Moult J, Pedersen JT, Judson R, Fidelis K (1995) A large scale experiment to assess protein structure prediction methods Proteins: struct Funct. Genet. 23:II-V

Peitsch MC, Wilkins MR, Tonella L, Sanchez J-C, Appel RD, Hochstrasser DF (1997) Large scale protein modelling and integration with the SWISS-PROT and SWISS-2DPAGE databases: the example of Escherichia coli. Electrophoresis. 18:498-501.

Peitsch MC, Guex N (1997) Large-scale comparative protein modelling. in: Proteome research: new frontiers in functional genomics, p 177-186, Wilkins MR, Williams KL, Appel RO, Hochstrasser DF eds., Springer.

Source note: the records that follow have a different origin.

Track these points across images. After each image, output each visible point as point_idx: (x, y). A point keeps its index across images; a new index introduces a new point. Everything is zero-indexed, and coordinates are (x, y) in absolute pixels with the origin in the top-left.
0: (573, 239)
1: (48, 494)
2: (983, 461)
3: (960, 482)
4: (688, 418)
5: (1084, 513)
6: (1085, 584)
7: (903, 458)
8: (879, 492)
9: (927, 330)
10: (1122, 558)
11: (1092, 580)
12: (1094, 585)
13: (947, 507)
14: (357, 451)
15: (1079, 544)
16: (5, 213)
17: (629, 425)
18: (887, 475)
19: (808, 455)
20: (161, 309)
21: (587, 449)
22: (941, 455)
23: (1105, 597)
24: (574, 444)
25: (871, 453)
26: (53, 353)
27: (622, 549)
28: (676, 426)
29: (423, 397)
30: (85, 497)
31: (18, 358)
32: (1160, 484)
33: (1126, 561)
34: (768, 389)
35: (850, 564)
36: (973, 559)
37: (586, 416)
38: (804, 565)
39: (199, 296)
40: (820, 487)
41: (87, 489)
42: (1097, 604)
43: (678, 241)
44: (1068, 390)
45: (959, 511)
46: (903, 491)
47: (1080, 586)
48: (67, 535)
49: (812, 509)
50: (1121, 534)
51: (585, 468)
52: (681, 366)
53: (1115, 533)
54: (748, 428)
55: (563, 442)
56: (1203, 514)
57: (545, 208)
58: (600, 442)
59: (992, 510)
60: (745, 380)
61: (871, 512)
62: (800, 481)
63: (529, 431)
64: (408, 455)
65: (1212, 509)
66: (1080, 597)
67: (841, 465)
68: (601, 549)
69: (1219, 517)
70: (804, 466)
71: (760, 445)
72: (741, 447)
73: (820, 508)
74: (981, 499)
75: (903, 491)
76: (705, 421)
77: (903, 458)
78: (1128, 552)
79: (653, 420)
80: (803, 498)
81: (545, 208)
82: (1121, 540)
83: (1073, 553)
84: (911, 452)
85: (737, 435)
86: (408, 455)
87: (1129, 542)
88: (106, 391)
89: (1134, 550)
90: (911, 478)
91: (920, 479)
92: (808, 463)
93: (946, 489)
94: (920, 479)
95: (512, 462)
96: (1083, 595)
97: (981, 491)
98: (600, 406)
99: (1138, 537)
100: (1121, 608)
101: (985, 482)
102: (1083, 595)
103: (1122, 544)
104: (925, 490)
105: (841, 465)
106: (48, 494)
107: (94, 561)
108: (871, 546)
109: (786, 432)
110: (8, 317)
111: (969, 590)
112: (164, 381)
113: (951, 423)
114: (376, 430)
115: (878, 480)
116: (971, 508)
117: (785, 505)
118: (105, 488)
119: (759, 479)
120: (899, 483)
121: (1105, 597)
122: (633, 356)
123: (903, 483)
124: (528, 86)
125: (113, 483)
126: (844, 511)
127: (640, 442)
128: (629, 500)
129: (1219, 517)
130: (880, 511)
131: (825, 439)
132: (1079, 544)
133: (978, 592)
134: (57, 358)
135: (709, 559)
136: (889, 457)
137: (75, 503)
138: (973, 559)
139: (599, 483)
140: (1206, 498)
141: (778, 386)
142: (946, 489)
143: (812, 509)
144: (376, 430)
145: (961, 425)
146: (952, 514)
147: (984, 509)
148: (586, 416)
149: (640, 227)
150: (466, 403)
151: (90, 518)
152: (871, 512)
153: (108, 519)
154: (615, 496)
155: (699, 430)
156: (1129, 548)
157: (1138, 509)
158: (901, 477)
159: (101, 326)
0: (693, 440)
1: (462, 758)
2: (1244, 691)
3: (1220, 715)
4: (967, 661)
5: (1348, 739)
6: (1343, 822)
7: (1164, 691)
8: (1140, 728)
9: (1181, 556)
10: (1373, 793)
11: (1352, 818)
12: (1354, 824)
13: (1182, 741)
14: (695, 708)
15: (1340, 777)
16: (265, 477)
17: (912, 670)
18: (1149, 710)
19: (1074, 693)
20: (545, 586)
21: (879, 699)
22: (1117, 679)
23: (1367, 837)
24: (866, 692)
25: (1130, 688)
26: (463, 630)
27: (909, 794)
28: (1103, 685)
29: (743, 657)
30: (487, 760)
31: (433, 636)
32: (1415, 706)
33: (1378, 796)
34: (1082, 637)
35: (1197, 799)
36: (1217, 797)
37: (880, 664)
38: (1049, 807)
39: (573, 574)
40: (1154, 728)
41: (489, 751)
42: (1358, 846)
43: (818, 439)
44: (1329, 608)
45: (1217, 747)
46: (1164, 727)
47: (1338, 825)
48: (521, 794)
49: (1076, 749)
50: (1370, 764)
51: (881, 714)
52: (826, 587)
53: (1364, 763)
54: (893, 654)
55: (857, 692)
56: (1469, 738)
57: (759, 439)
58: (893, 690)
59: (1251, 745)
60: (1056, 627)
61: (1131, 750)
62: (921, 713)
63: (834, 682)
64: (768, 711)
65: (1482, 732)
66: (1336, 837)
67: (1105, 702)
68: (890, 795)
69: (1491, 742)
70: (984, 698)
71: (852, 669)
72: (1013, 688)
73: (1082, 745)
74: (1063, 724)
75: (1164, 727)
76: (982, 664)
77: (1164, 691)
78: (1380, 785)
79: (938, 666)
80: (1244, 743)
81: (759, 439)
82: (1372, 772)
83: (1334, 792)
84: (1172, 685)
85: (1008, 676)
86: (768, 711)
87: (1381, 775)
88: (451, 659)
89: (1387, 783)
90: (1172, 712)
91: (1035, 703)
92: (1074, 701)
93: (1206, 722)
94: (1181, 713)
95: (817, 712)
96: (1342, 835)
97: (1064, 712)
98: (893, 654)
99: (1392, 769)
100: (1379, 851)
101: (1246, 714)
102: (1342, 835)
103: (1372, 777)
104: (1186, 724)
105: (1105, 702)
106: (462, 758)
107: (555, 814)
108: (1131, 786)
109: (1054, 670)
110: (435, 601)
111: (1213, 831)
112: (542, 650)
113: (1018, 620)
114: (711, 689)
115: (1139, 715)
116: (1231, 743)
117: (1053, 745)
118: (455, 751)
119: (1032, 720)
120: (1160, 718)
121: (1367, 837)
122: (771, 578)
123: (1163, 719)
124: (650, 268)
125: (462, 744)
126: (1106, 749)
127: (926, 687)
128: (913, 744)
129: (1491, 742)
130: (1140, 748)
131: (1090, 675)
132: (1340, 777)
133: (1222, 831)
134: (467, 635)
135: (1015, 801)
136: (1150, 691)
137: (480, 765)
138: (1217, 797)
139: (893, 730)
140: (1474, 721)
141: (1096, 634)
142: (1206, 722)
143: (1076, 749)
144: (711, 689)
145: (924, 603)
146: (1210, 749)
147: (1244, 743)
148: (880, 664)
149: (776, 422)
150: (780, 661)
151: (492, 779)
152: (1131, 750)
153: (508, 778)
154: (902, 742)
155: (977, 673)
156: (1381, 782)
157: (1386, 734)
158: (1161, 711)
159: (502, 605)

Russell RB, Saqi MAS, Sayle RA, Sternberg MJE (1997a) Recognition of analogous and homologous folds - analysis of sequence and structure conservation. J Mol Biol. 269, 423-429

Russell RB Saqi MAS Sayle RA Bates, Sternberg MJE (1997b) Recognition of Analogous and Homologous Folds: Assessment of prediction success and associated alignment accuracy using empirical scoring matrices. Prot Eng (in press).